Exercise directions:
The required output is the line containing "pyautogui.scroll(1, 449, 229)" followed by each line through the end of the data below, repeated exactly and with nothing added.

Recorded information:
=== Section Start ===
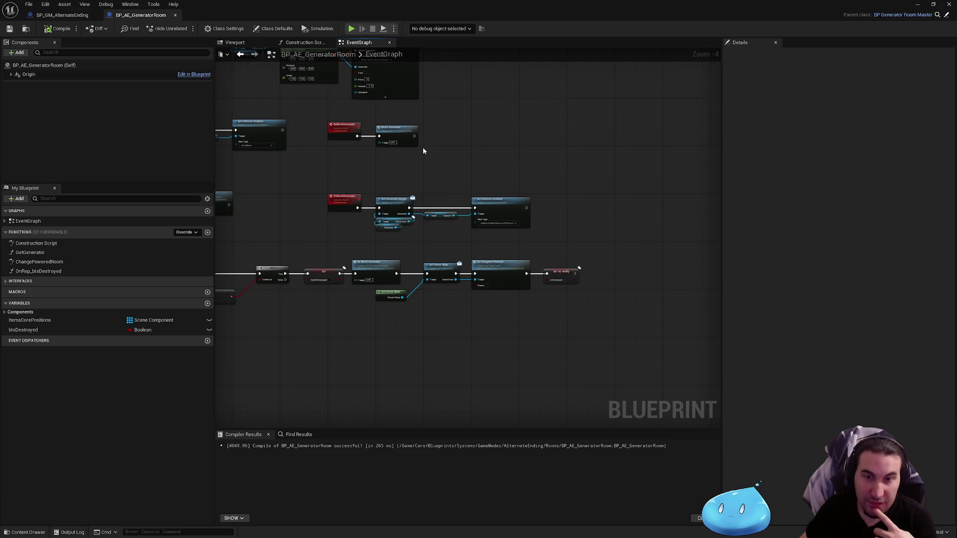
pyautogui.moveTo(438, 153); pyautogui.dragTo(454, 199)
pyautogui.scroll(1, 454, 199)
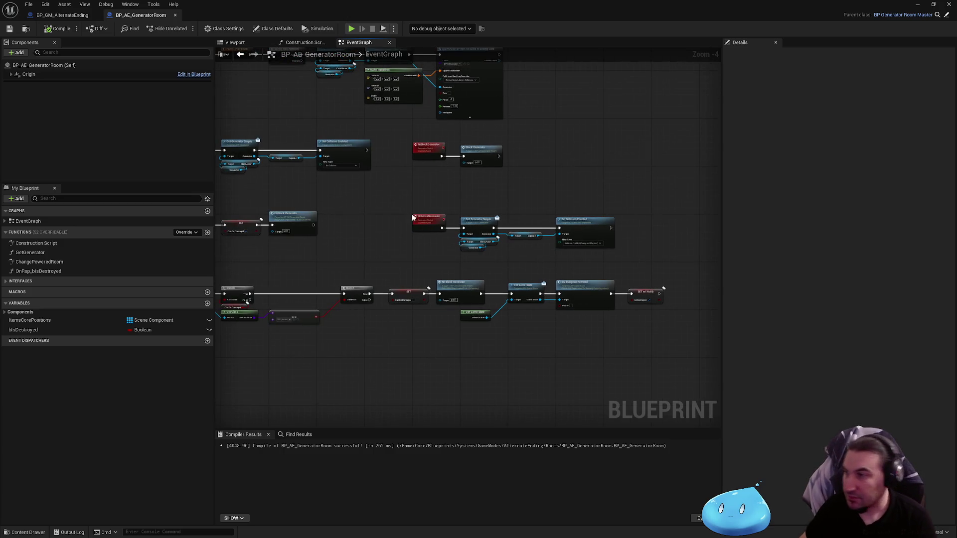
pyautogui.scroll(1, 449, 229)
pyautogui.click(64, 16)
=== Section End ===
Answer box:
pyautogui.scroll(1, 449, 229)
pyautogui.click(64, 16)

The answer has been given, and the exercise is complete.